Another question asked by the viewer is asking about Sashi’s opinion on VR, AR/V Commerce based tech platforms. Sashi said that this sector has unfortunately not come up. Ad with COVID the scenario is slightly changing. And thus things are hopeful for the future.
One of the viewers asked Sashi what the solution of petrol stations in the form of IoT solutions is. Sashi positively said that things are positive in the future.
When Sanjay asked Sashi about what is the strict no-no which stops funding for SRI capital. Sashi said that earlier they didn’t want to invest in the Indian market, but right now, they are free to invest in both the Indian and US market. But they stay away from investment in B2C, especially in the US market.

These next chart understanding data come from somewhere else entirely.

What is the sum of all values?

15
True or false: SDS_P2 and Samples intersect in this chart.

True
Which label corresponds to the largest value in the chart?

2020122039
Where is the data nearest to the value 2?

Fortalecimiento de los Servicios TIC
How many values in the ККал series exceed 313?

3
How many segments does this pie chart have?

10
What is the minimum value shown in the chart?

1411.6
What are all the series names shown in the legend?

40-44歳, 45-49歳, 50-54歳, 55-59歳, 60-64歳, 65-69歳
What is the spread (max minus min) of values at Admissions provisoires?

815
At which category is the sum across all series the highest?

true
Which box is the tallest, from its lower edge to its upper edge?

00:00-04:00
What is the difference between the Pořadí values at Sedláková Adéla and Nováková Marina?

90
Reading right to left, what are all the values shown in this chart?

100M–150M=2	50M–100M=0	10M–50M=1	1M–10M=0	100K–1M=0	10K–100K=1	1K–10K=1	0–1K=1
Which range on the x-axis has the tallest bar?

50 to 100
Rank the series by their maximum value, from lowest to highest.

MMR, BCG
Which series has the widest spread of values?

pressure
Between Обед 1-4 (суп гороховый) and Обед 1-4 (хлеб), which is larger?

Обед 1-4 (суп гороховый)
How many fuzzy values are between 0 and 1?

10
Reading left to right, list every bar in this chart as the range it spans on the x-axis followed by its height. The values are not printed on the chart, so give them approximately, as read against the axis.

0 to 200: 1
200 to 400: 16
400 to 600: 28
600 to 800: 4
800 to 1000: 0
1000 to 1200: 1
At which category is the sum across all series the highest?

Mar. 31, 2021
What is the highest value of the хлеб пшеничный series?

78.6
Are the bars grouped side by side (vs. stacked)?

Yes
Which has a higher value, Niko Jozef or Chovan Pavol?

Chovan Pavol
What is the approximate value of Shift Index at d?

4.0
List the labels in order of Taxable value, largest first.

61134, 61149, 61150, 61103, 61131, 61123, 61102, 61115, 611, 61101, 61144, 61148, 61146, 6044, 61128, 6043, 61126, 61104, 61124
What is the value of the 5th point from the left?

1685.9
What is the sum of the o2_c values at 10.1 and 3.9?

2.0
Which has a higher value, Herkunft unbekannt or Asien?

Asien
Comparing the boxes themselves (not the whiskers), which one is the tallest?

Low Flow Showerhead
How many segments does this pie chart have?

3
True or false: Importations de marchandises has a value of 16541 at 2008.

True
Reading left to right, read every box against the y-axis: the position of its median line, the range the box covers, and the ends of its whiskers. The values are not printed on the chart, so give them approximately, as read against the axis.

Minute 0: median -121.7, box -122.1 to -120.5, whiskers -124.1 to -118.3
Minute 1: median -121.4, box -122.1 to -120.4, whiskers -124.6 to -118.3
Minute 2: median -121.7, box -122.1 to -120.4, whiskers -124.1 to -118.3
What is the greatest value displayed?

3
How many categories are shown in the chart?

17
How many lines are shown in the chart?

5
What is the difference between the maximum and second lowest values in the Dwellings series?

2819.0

Sanjay asked Sashi which area SRI would never like to invest in? Sashi said that earlier they were strictly into no hardware. But now they have supported several such firms, and they are quite positive about interesting hardware startups.
Sanjay asked Sashi an interesting question where he asked about two different situations where he missed funding some start-up which became big names later on. To this, Sashi amusingly replied that Swiggy is one of such startups. And the other is Hi Chemical to which no one has ever heard of, but they are huge.
Sanjay asked Sashi about his inputs on the venture capital funding. Sashi replied that in the pre COVID scenario he felt that B2C startups were valued quite high, whereas B2B startups were raised quite low. But he hopes that the situation will soon change.
Finally, Sashi was asked by Sanjay to bet on three sectors which he feels will be emerging soon in the market. To which Sashi replied that remote economy, AI medicine, and innovative hardware are the three biggest sectors that might see tremendous scope shortly.
Finally, Sanjay thanked Sashi for his time and expertise, and he hoped that things would get better for both B2B and B2C startups in India.